Back in 1915, Philanthropist and Entrepreneur Simon Benson loaned the City of Portland the nearly $6000 necessary to purchase Multnomah Falls and build the bridge sitting at 105′.  Ask any of my friends, I’m beyond terrified of heights – but with a bridge as cemented and sturdy as that, I felt safe beyond belief…as long as I stayed with one hand on the railing and did my best to not look down.

Built in 1925 by the City of Portland to encourage tourism, the Multnomah Falls Lodge sits plush at the bottom of Larch Mountain.  Not only is the venue documented on the National Register of Historic Places but it provides a wonderful deviation from your road trip complete with snacks, coffee and all the touristy knick-knacks you could dream of.  If you’re in the area tomorrow, September 9th, Multnomah Falls and her sister waterfall Wahkeena are celebrating a century as a public park in the Lodge plaza – head on down and join in on the memories!

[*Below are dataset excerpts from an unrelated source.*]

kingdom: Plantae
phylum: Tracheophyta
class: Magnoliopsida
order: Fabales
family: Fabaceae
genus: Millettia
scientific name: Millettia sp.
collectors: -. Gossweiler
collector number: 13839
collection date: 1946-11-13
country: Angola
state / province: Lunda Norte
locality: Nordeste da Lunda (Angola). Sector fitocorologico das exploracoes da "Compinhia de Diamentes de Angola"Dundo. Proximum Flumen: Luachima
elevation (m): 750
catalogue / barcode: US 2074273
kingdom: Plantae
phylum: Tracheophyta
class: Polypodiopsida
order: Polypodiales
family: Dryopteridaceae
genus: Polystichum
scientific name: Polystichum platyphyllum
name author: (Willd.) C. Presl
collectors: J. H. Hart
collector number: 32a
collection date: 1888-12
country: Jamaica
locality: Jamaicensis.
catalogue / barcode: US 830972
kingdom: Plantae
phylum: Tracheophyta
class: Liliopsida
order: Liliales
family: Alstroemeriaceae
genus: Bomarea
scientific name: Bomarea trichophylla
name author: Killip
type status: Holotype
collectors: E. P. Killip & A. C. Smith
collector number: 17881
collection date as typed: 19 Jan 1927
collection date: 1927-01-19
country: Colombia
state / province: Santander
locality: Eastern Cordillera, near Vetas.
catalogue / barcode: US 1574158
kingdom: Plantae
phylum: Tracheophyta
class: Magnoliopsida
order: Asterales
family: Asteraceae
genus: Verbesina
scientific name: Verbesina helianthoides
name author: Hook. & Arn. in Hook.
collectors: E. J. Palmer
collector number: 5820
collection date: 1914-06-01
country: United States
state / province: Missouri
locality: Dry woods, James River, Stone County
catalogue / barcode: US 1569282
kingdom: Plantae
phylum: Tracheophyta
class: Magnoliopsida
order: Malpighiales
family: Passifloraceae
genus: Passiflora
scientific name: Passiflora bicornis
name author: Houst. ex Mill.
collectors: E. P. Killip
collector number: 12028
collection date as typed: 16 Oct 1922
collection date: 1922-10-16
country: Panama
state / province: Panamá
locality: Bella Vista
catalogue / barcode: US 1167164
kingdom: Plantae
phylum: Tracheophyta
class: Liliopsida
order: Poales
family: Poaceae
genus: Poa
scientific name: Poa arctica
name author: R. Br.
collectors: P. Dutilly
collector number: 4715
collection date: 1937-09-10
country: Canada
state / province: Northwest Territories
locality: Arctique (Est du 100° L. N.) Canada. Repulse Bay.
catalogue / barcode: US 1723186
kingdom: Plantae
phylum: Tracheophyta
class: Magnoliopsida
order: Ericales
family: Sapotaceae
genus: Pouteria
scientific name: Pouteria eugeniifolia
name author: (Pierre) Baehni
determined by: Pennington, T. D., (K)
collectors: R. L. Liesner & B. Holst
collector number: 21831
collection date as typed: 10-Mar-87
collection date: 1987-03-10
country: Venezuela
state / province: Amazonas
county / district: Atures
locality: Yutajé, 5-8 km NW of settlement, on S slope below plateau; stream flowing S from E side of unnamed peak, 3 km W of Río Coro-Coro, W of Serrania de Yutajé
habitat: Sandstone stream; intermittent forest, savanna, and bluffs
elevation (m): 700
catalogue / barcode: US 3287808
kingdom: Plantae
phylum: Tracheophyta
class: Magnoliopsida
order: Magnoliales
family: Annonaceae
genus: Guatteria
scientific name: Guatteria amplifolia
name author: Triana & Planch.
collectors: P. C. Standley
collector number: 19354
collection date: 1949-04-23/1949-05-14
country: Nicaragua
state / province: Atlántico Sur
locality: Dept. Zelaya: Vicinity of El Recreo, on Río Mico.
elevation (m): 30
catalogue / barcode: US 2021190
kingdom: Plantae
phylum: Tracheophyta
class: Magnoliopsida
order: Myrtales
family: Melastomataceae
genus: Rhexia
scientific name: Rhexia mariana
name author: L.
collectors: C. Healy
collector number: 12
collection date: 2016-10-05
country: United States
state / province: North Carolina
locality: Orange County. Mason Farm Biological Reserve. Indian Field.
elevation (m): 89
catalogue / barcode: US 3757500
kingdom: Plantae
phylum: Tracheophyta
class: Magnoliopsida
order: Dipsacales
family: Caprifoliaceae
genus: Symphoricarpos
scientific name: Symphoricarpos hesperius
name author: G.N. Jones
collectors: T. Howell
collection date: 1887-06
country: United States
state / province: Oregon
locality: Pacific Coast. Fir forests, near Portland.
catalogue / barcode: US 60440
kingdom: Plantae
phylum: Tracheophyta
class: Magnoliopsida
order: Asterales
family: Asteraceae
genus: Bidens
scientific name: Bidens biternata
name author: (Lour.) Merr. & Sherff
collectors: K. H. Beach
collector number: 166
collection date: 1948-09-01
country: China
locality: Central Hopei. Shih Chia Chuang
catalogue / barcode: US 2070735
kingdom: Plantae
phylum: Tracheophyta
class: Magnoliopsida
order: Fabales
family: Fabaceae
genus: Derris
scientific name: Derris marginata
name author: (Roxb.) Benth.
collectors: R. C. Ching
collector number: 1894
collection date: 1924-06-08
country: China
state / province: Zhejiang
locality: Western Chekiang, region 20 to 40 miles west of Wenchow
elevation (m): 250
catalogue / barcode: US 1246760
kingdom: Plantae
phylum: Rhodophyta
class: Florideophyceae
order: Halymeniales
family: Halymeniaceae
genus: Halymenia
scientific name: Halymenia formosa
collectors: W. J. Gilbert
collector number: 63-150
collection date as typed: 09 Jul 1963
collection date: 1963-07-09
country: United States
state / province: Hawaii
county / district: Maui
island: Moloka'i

For more on Multnomah Falls head to their socials – Website | Facebook | Yelp

“Nature loves courage. You make the commitment and nature will respond to that commitment by removing impossible obstacles. Dream the impossible dream and the world will not grind you under, it will lift you up. This is the trick. This is what all these teachers and philosophers who really counted, who really touched the alchemical gold, this is what they understood. This is the shamanic dance in the waterfall. This is how magic is done. By hurling yourself into the abyss and discovering it’s a feather bed.”